Un an après la mise en orbite de son premier satellite, la start-up américaine Xona Space Systems dresse le bilan de son programme Pulsar, pensé comme une alternative au GPS. Les premiers résultats confirment un signal plus puissant, plus précis et plus difficile à brouiller.

satellite Pulsar

Pulsar-0 a rejoint l'orbite basse le 1er juillet 2025, à bord d'une fusée Falcon 9 de SpaceX. Depuis, ce satellite sert de démonstrateur pour une architecture censée succéder au GPS, avec à terme une constellation de 258 satellites.

Un an d'essais pour prouver la résistance au brouillage

Le principe de Pulsar repose sur l'orbite basse. Plus proche de la Terre que le GPS, positionné en orbite moyenne, un satellite Pulsar émet un signal jusqu'à 100 fois plus puissant. Cette différence change l'usage concret : la réception devient possible en ville dense, sous une canopée épaisse, voire à l'intérieur d'un bâtiment, des zones où le GPS peine ou échoue.

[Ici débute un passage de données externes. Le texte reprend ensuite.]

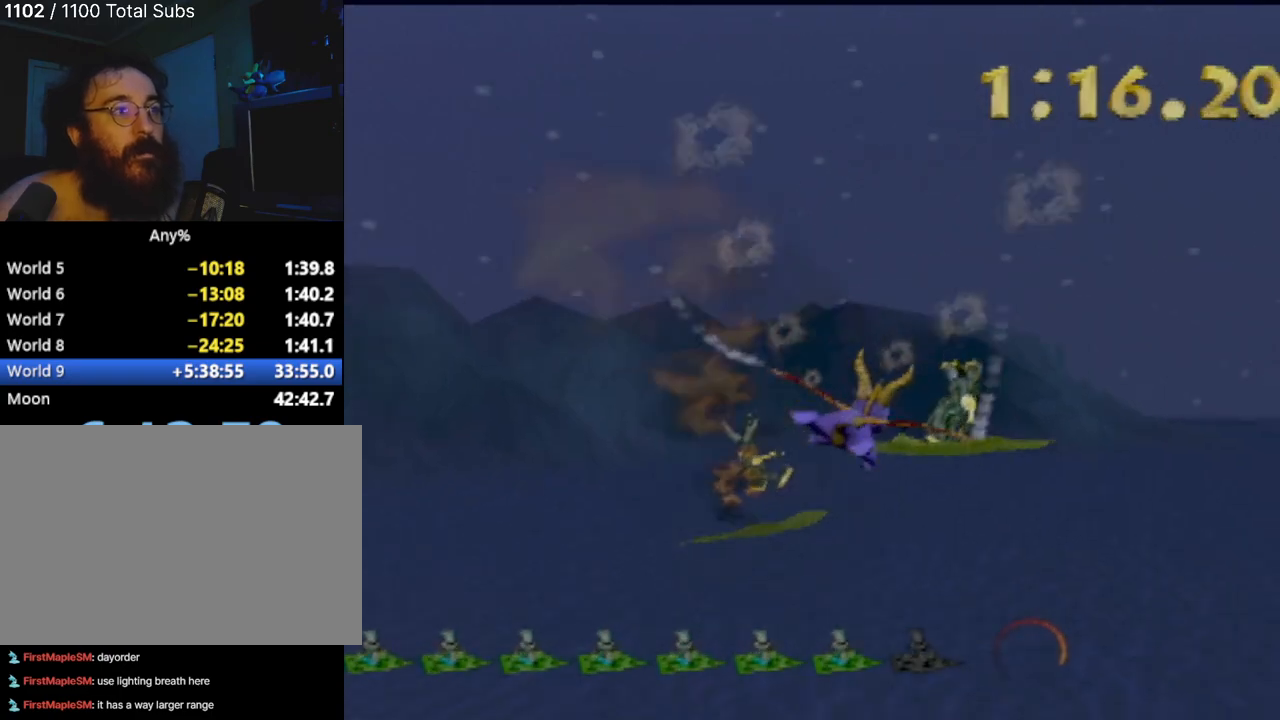
{"buttons": [], "left_stick": "up-right", "events": [[50, "CIRCLE", "up"], [84, "left_stick", "right"], [117, "CIRCLE", "down"], [217, "CIRCLE", "up"], [251, "left_stick", "up-right"]]}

Cette puissance a été testée lors de campagnes de brouillage en conditions réelles, menées dans plusieurs pays. Xona affirme avoir réduit de 95% la zone efficace d'un brouilleur par rapport à un signal GPS classique. L'entreprise a aussi ajouté un filigrane anti-spoofing à chaque diffusion. Pour mémoire, le spoofing consiste à générer un faux signal de navigation pour tromper un récepteur, une menace qui inquiète particulièrement l'aviation civile et le transport maritime. Un récepteur peut ainsi vérifier, grâce à une preuve cryptographique, qu'un signal provient bien d'un satellite en orbite et non d'un émetteur au sol qui chercherait à l'imiter.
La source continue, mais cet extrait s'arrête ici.